II. Die Anträge auf Bewilligung der Verfahrenshilfe werden abgewiesen.
Begründung
Begründung
1. Der Kläger, ein türkischer Staatsangehöriger, dessen vierter Antrag auf internationalen Schutz gemäß §68 Abs1 AVG zurückgewiesen und der gemäß §10 Abs1 Z1 Asylgesetz 2005 aus dem österreichischen Bundesgebiet in die Türkei ausgewiesen wurde, sowie die Klägerin, eine armenische Staatsangehörige, deren Antrag auf internationalen Schutz gemäß §3 Abs1 Asylgesetz 2005 abgewiesen und die gemäß §10 Abs1 Z2 Asylgesetz 2005 aus dem österreichischen Bundesgebiet nach Armenien ausgewiesen wurde, begehren in ihren gegen den Bund gerichteten – gleichlautenden – Klagen nach Art137 B-VG die Zahlung von € 6.659,28 bzw. € 9.718,92 s.A. aus dem Titel der Staatshaftung wegen der ihrer Ansicht nach unionsrechtswidrigen Entscheidungen des Verfassungsgerichtshofes vom 27. Juni 2012, U1256/12-3, sowie vom 14. März 2012, U267/12-3, weil der Verfassungsgerichtshof in den Asylverfahren des Klägers und der Klägerin
"- in Verletzung von Art47 der Grundrechtecharta (GRC) keine öffentliche, mündliche Verhandlung durch Aufhebung des vom Kläger bekämpften Erkenntnisses des Asylgerichtshofes veranlasst hat und auch selbst – alternativ – keine Verhandlung durchgeführt hat und (eventualiter)
- in Verletzung Art267 Abs3 AEUV (und auch Art47 GRC) kein Vorabentscheidungsersuchen beim EuGH zur Frage eingeleitet hat, ob Art47 GRC §41 Abs4 AsylG und (allenfalls) §41 Abs7 AsylG in Bezug auf die Voraussetzungen, die die Abstandnahme öffentlicher, mündlicher Verhandlungen erlauben, entgegensteht".

_Arbeitsauftrag A_:
Nennen Sie sämtliche Gerichte, die im Lesetext zu den Staatshaftungsklagen erwähnt werden.
_Arbeitsauftrag B_:
Fassen Sie den Lesetext zu den Staatshaftungsklagen in drei Sätzen zusammen.
_Arbeitsauftrag C_:
Führen Sie den Lesetext zu den Staatshaftungsklagen im Anschluss an seinen letzten Satz fort.
Die Einträge sind hierfür ohne Belang.

_Datenauflistung_:
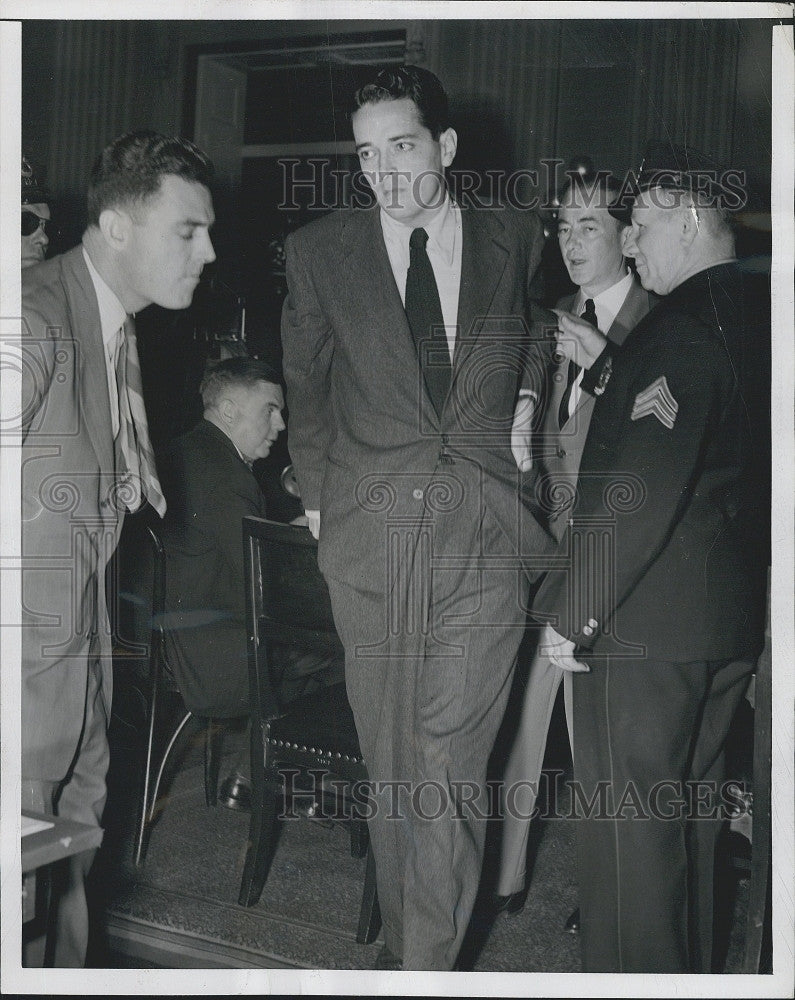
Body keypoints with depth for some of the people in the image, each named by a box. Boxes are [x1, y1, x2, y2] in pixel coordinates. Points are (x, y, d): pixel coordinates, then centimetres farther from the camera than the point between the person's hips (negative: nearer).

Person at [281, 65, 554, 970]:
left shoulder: (515, 240, 5)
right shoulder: (318, 251, 5)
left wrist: (525, 431, 9)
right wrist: (318, 497, 13)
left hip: (485, 532, -1)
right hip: (369, 534, 1)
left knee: (450, 768, -5)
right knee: (389, 766, 10)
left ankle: (426, 965, 8)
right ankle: (401, 943, 28)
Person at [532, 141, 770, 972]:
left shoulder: (680, 327, -18)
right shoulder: (751, 320, 10)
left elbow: (637, 492, -24)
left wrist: (573, 613, -17)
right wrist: (605, 369, 16)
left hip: (644, 624, -9)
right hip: (730, 619, 10)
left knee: (625, 827, 1)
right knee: (688, 814, 21)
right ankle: (688, 971, 35)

_Lösung A_:
Verfassungsgerichtshof, Asylgerichtshof, EuGH

_Lösung B_:
Die Anträge auf Bewilligung der Verfahrenshilfe werden abgewiesen. Ein türkischer Staatsangehöriger und eine armenische Staatsangehörige, die beide nach erfolglosen Anträgen auf internationalen Schutz aus Österreich ausgewiesen wurden, verlangen in gleichlautenden Klagen nach Art137 B-VG vom Bund € 6.659,28 bzw. € 9.718,92 s.A. aus dem Titel der Staatshaftung. Sie stützen dies auf Entscheidungen des Verfassungsgerichtshofes vom 27. Juni 2012 und vom 14. März 2012, die sie für unionsrechtswidrig halten, weil der Gerichtshof entgegen Art47 GRC keine öffentliche, mündliche Verhandlung veranlasst oder selbst durchgeführt und entgegen Art267 Abs3 AEUV kein Vorabentscheidungsersuchen beim EuGH eingeleitet habe.

_Lösung C_:
Zur näheren Begründung des Staatshaftungsanspruches bringen der Kläger und die Klägerin im Wesentlichen vor, der Verfassungsgerichtshof habe in seinen Entscheidungen, in denen er hinsichtlich der Frage der Verletzung des Art47 GRC durch die Unterlassung einer mündlichen Verhandlung auf seine – offenkundig unrichtige – Entscheidung VfSlg 19.632/2012 (VfGH 14.3.2012, U466/11, U1836/11), verwiesen habe, die Rechtsprechung des Gerichtshofes der Europäischen Union durch die Nichtbeachtung des Art47 GRC offenkundig verkannt, weshalb ein hinreichend qualifizierter Verstoß gegen Unionsrecht vorliege.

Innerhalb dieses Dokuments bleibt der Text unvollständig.